🤖 AI Summary
Solving time-varying partial differential equations (PDEs) on dense discrete spatial grids incurs prohibitive computational cost, while existing neural surrogate models suffer from excessive memory consumption on irregularly sampled domains. To address these challenges, we propose a continuous adaptive convolutional modeling framework built upon a compressed latent space. Our core innovation is the first-ever ε-neighborhood-constrained continuous convolutional encoder–decoder architecture, enabling query-point-adaptive optimization and overcoming the dual bottlenecks of conventional CNNs—rigid grid dependence—and Transformers—quadratic memory complexity. By integrating continuous convolutions, compact latent representations, and a lightweight design, our method achieves performance on par with or superior to state-of-the-art baselines on both regular and irregular PDE benchmarks, while reducing GPU memory usage by over 40% and accelerating inference by more than 3×.
📝 Abstract
Solving time-dependent Partial Differential Equations (PDEs) using a densely discretized spatial domain is a fundamental problem in various scientific and engineering disciplines, including modeling climate phenomena and fluid dynamics. However, performing these computations directly in the physical space often incurs significant computational costs.

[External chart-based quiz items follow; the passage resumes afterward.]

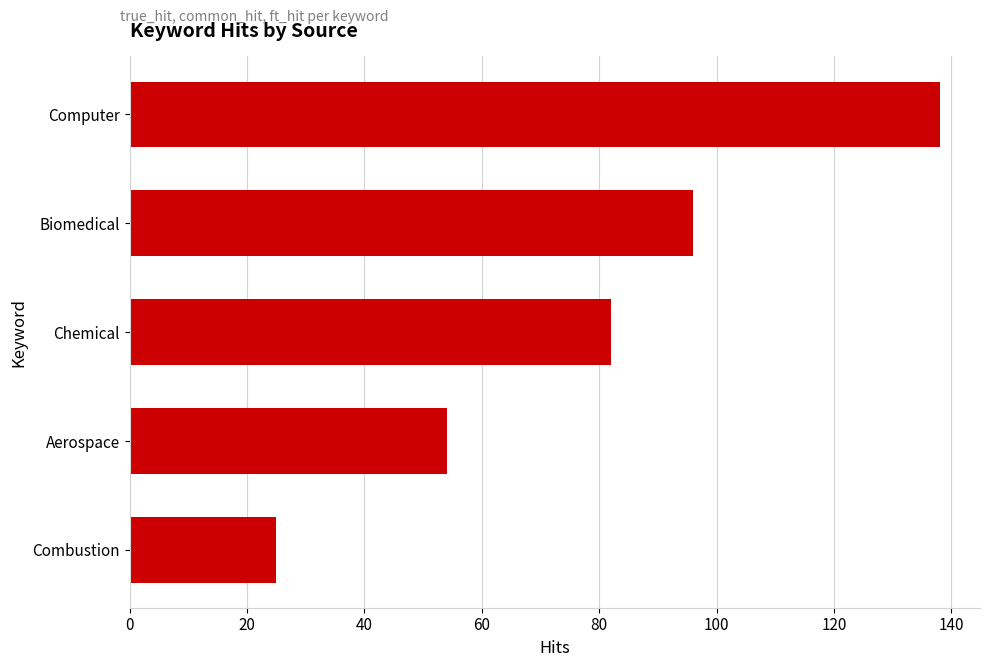

How many bars are there in total?

5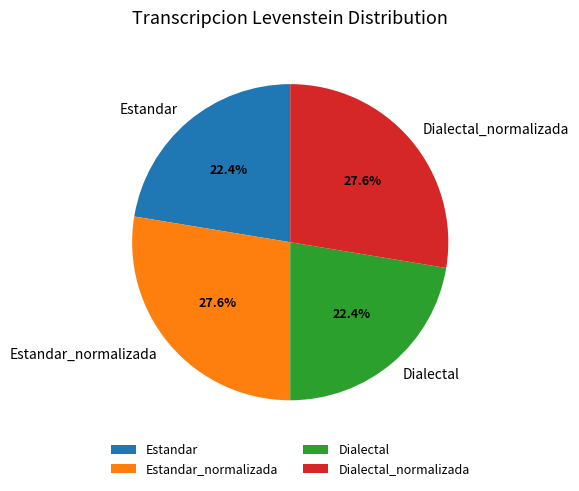

Does any single category account for the majority?

No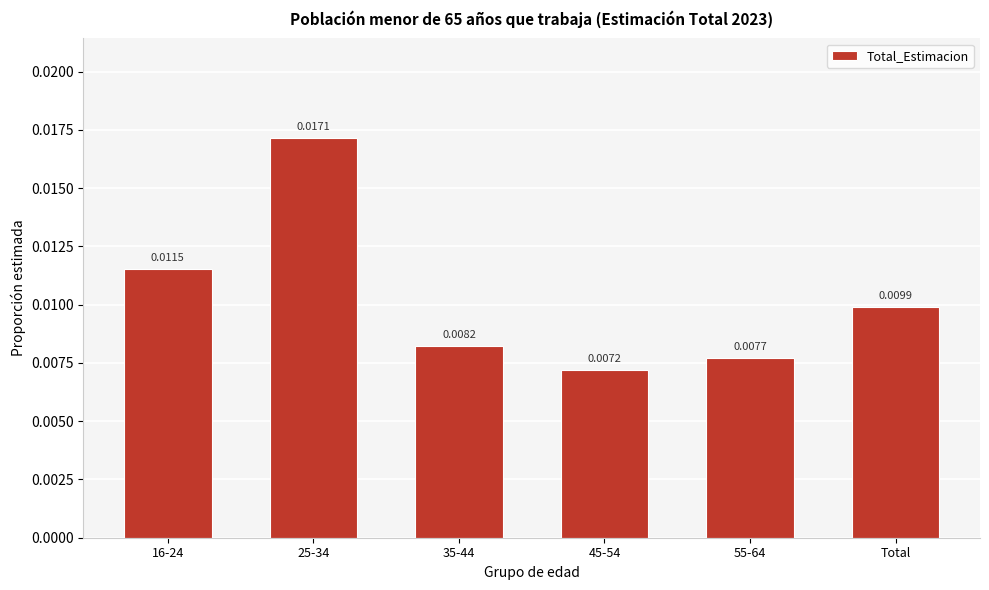

Between 16-24 and 45-54, which is larger?

16-24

To address this issue, several neural surrogate models have been developed that operate in a compressed latent space to solve the PDE. While these approaches reduce computational complexity, they often use Transformer-based attention mechanisms to handle irregularly sampled domains, resulting in increased memory consumption. In contrast, convolutional neural networks allow memory-efficient encoding and decoding but are limited to regular discretizations. Motivated by these considerations, we propose CALM-PDE, a model class that efficiently solves arbitrarily discretized PDEs in a compressed latent space. We introduce a novel continuous convolution-based encoder-decoder architecture that uses an epsilon-neighborhood-constrained kernel and learns to apply the convolution operator to adaptive and optimized query points. We demonstrate the effectiveness of CALM-PDE on a diverse set of PDEs with both regularly and irregularly sampled spatial domains. CALM-PDE is competitive with or outperforms existing baseline methods while offering significant improvements in memory and inference time efficiency compared to Transformer-based methods.